WHAT TO PRODUCE:
Omitting the pictures, restate all of the entries below exactly.

GIVEN DATA:
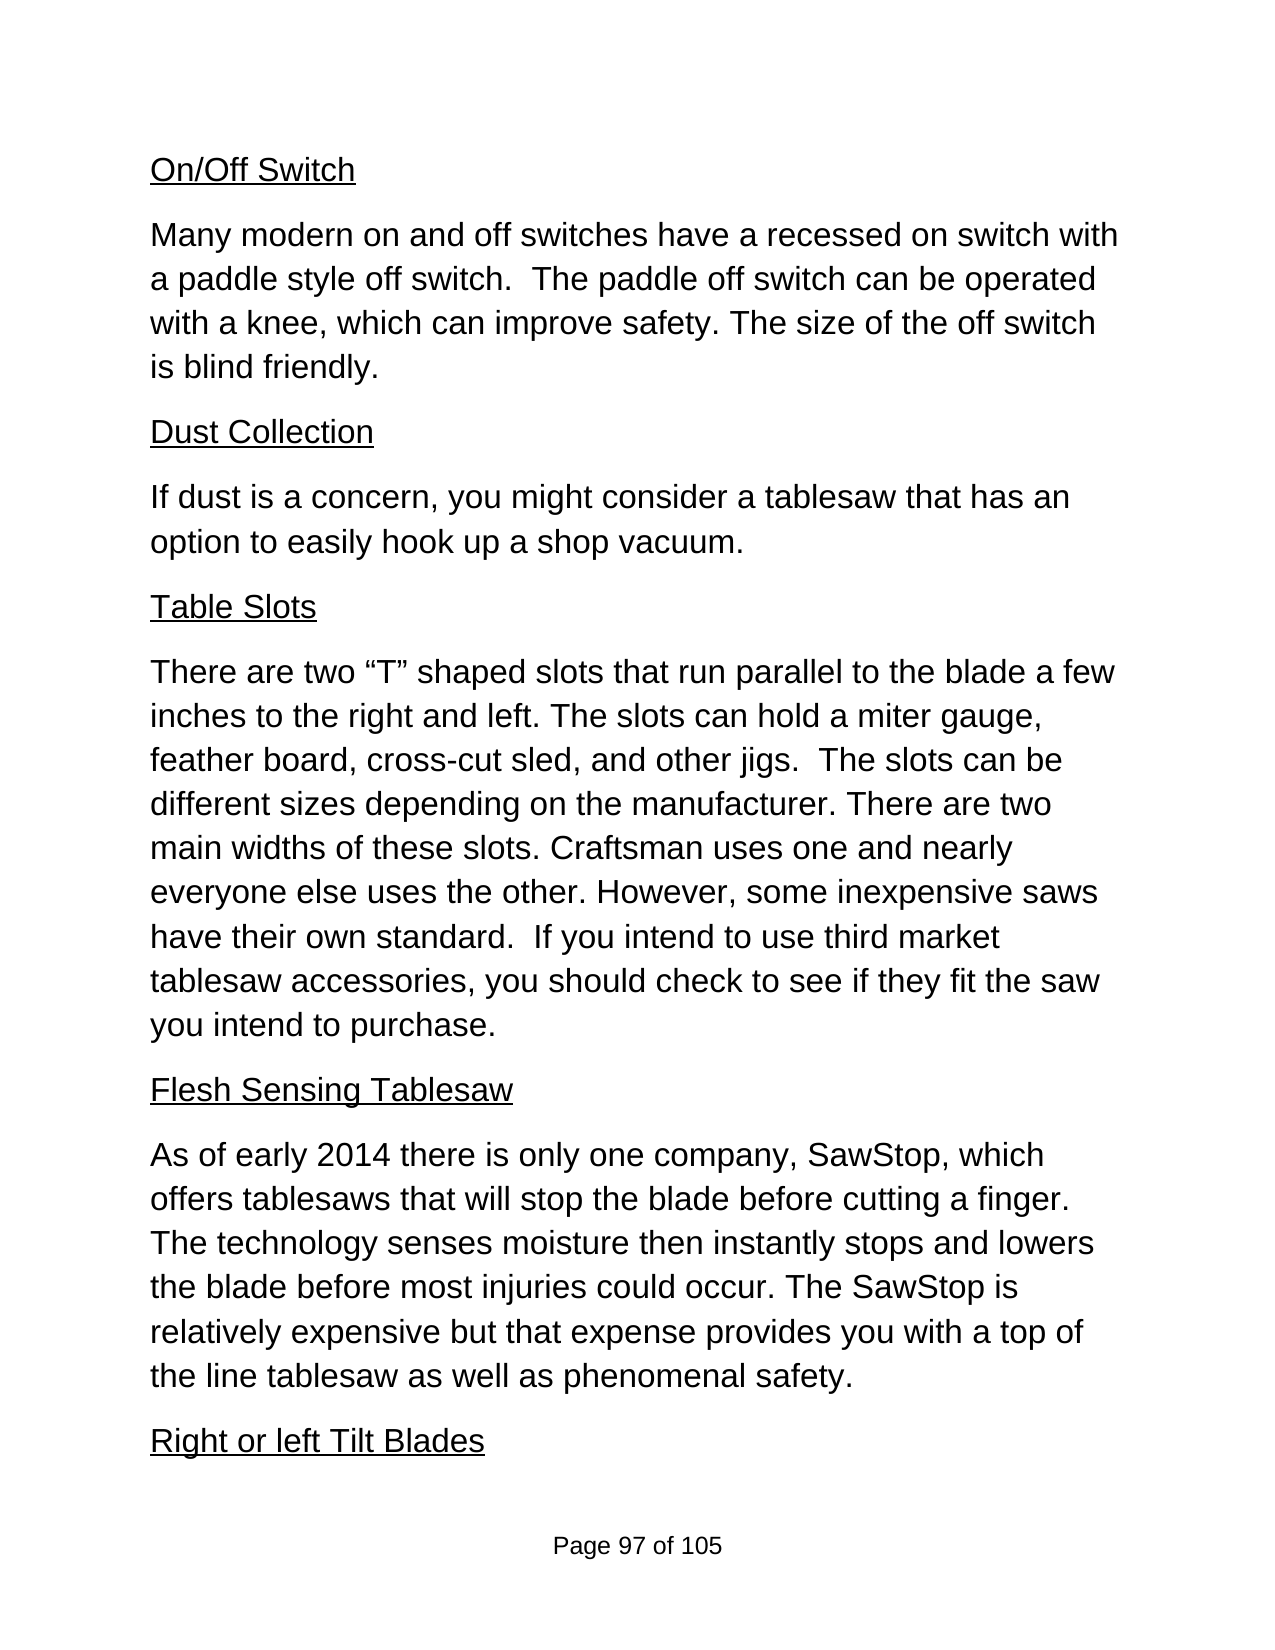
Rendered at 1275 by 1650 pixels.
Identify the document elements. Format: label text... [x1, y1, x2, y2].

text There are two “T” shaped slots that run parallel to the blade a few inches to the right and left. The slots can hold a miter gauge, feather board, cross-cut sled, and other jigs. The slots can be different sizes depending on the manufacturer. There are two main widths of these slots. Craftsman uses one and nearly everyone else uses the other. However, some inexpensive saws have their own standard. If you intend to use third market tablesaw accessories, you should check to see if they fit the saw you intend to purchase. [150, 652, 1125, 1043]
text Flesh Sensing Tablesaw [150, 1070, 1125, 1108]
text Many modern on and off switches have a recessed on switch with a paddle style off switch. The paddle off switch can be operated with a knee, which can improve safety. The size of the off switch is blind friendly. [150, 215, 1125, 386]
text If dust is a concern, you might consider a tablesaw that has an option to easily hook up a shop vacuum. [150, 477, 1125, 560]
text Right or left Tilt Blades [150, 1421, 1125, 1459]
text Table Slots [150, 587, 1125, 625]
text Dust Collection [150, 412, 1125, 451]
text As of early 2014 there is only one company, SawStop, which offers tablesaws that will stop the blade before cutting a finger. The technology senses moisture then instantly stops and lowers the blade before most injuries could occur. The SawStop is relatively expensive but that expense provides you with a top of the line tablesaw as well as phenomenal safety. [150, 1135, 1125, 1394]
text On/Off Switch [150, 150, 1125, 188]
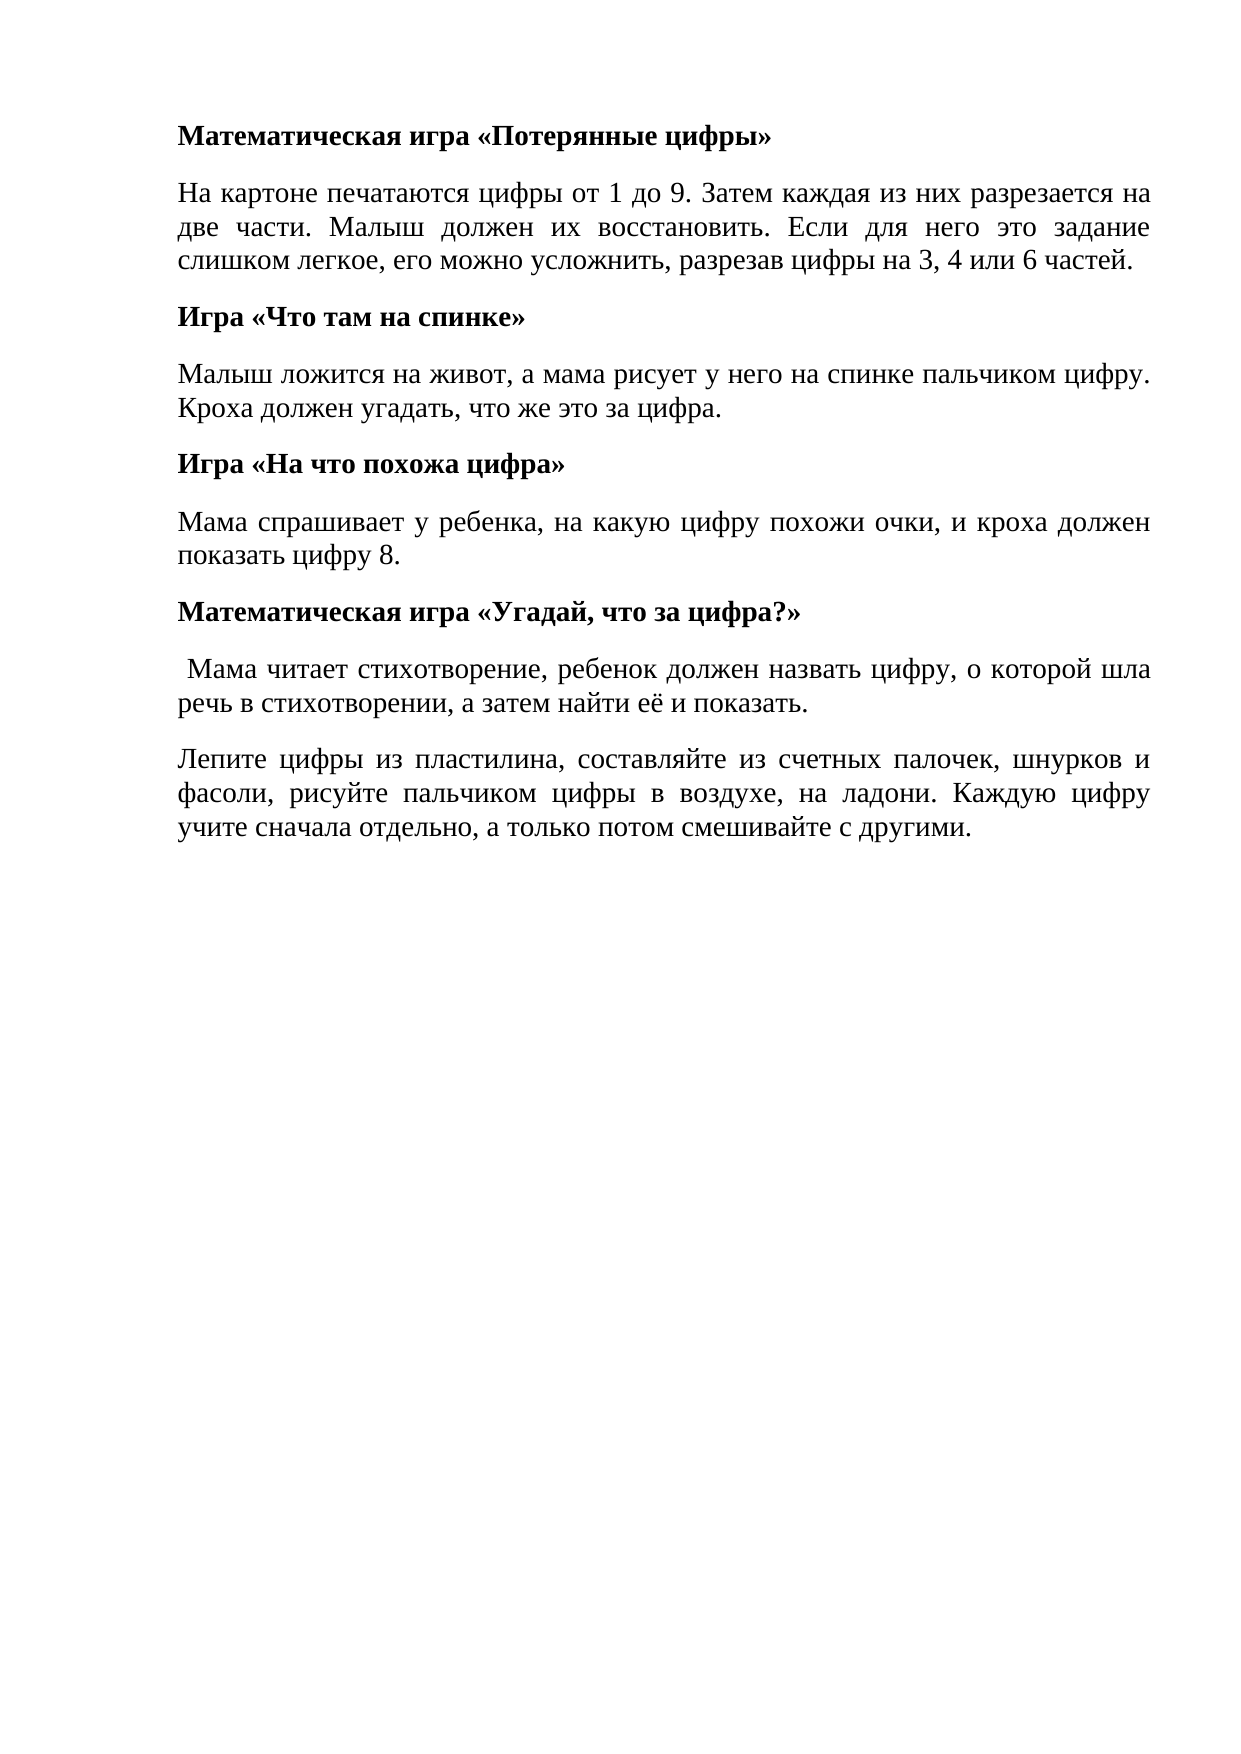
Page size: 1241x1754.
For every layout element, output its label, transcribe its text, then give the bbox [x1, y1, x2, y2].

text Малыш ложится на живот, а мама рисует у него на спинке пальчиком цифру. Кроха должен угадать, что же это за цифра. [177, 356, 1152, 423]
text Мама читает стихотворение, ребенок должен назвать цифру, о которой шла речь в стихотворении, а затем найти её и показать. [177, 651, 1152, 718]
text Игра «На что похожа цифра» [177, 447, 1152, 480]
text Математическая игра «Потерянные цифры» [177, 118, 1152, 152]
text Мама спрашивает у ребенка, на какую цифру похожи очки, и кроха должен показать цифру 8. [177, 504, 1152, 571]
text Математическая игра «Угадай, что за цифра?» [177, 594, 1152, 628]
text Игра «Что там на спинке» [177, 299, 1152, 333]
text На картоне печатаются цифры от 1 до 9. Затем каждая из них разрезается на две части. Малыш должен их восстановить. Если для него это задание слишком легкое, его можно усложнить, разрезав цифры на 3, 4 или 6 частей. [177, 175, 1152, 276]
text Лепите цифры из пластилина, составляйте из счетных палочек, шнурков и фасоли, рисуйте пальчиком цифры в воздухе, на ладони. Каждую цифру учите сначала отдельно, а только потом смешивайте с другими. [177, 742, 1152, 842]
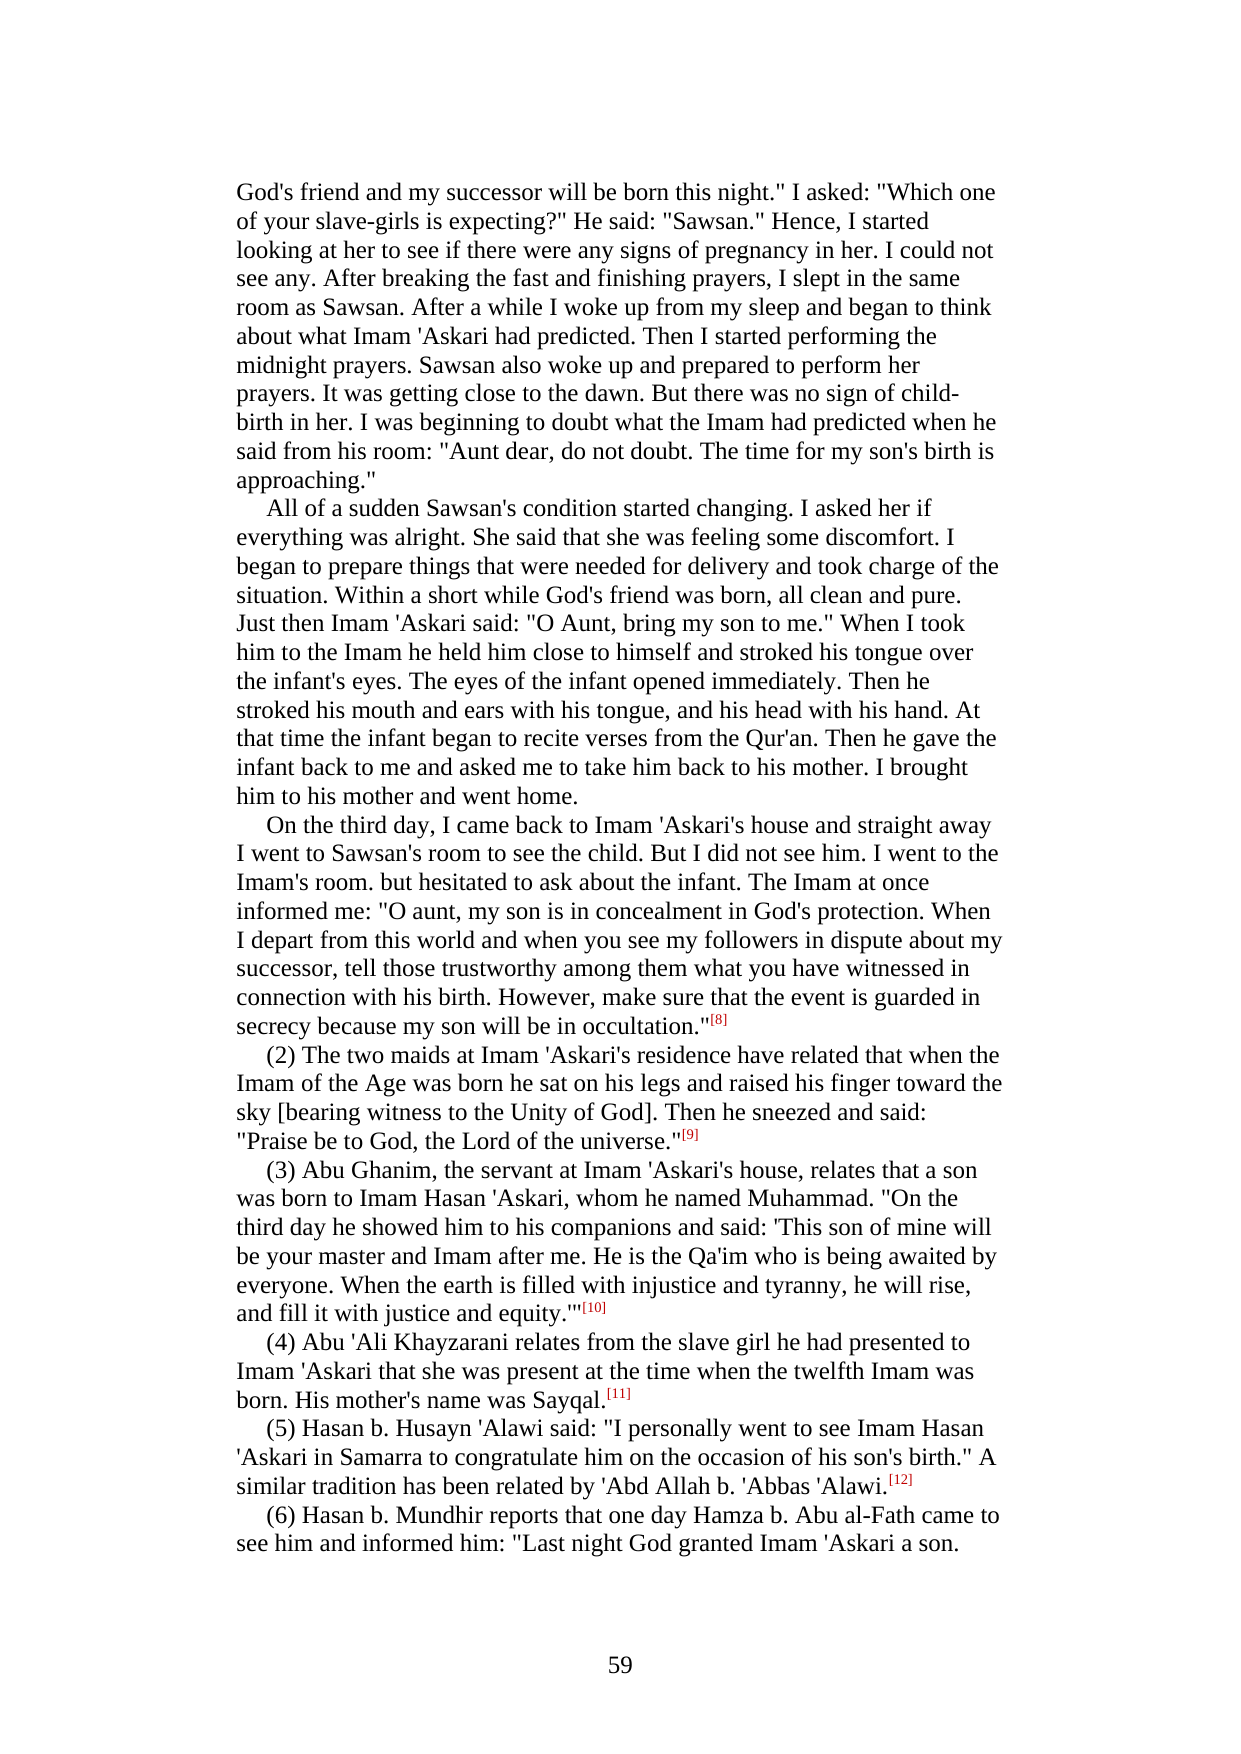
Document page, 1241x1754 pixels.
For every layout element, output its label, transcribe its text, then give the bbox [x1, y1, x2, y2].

RESULT FOR THIS TASK:
Rendered at 1275 by 1650 pixels.
Identify the document elements. Format: label text... [x1, y1, x2, y2].

text There are two “T” shaped slots that run parallel to the blade a few inches to the right and left. The slots can hold a miter gauge, feather board, cross-cut sled, and other jigs. The slots can be different sizes depending on the manufacturer. There are two main widths of these slots. Craftsman uses one and nearly everyone else uses the other. However, some inexpensive saws have their own standard. If you intend to use third market tablesaw accessories, you should check to see if they fit the saw you intend to purchase. [150, 652, 1125, 1043]
text Flesh Sensing Tablesaw [150, 1070, 1125, 1108]
text Many modern on and off switches have a recessed on switch with a paddle style off switch. The paddle off switch can be operated with a knee, which can improve safety. The size of the off switch is blind friendly. [150, 215, 1125, 386]
text If dust is a concern, you might consider a tablesaw that has an option to easily hook up a shop vacuum. [150, 477, 1125, 560]
text Right or left Tilt Blades [150, 1421, 1125, 1459]
text Table Slots [150, 587, 1125, 625]
text Dust Collection [150, 412, 1125, 451]
text As of early 2014 there is only one company, SawStop, which offers tablesaws that will stop the blade before cutting a finger. The technology senses moisture then instantly stops and lowers the blade before most injuries could occur. The SawStop is relatively expensive but that expense provides you with a top of the line tablesaw as well as phenomenal safety. [150, 1135, 1125, 1394]
text On/Off Switch [150, 150, 1125, 188]
Page size: 1241x1754.
For every layout element, output its label, transcribe its text, then give the bbox [x1, y1, x2, y2].

text Малыш ложится на живот, а мама рисует у него на спинке пальчиком цифру. Кроха должен угадать, что же это за цифра. [177, 356, 1152, 423]
text Мама читает стихотворение, ребенок должен назвать цифру, о которой шла речь в стихотворении, а затем найти её и показать. [177, 651, 1152, 718]
text Игра «На что похожа цифра» [177, 447, 1152, 480]
text Математическая игра «Потерянные цифры» [177, 118, 1152, 152]
text Мама спрашивает у ребенка, на какую цифру похожи очки, и кроха должен показать цифру 8. [177, 504, 1152, 571]
text Математическая игра «Угадай, что за цифра?» [177, 594, 1152, 628]
text Игра «Что там на спинке» [177, 299, 1152, 333]
text На картоне печатаются цифры от 1 до 9. Затем каждая из них разрезается на две части. Малыш должен их восстановить. Если для него это задание слишком легкое, его можно усложнить, разрезав цифры на 3, 4 или 6 частей. [177, 175, 1152, 276]
text Лепите цифры из пластилина, составляйте из счетных палочек, шнурков и фасоли, рисуйте пальчиком цифры в воздухе, на ладони. Каждую цифру учите сначала отдельно, а только потом смешивайте с другими. [177, 742, 1152, 842]
Document page, 1241x1754 pixels.
For every layout element, output its label, transcribe its text, then give the bbox [x1, y1, x2, y2].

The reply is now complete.